- **What is expected**: Search the material below for "shoulder" and copy every line where it occurs.

______________________________

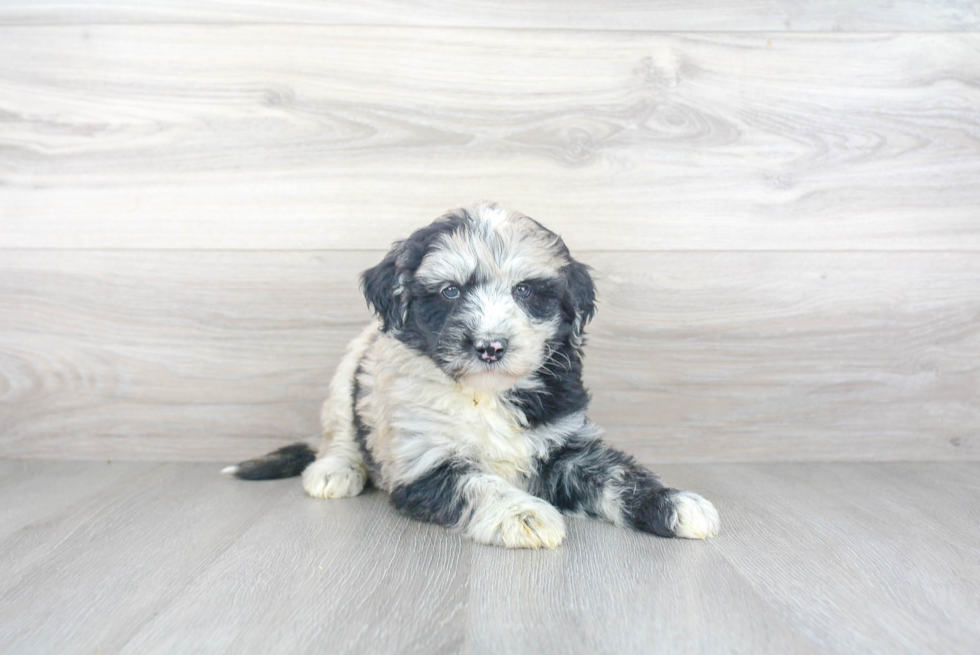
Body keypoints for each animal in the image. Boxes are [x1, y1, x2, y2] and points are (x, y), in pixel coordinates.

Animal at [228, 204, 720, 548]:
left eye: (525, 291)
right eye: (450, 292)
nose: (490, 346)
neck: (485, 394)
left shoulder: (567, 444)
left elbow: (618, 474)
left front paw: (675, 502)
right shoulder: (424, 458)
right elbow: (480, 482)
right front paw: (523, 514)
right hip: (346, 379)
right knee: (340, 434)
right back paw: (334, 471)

______________________________

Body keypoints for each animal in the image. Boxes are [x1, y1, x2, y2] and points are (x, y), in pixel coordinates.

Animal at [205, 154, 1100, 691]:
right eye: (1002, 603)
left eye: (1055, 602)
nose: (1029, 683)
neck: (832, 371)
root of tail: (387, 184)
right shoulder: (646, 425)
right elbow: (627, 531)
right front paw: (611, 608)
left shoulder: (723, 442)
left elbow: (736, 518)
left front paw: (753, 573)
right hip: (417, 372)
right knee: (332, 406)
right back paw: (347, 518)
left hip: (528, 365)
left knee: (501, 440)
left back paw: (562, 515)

______________________________

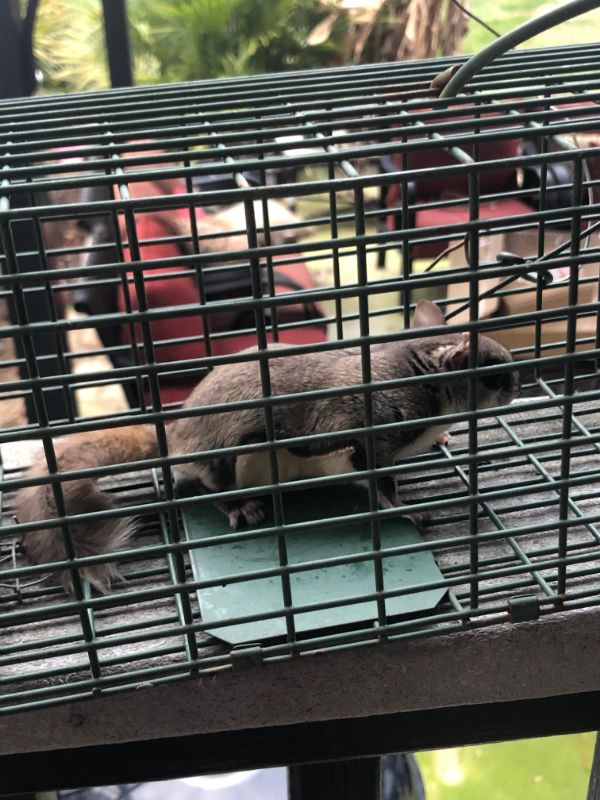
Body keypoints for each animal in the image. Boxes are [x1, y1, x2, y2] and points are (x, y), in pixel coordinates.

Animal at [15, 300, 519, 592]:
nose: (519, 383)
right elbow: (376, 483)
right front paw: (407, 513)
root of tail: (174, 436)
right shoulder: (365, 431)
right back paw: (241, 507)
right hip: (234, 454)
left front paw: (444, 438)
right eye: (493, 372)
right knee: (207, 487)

______________________________

- **Exercise result**:
left shoulder: (567, 444)
right shoulder: (424, 458)
right shoulder: (646, 425)
left shoulder: (723, 442)
right shoulder: (365, 431)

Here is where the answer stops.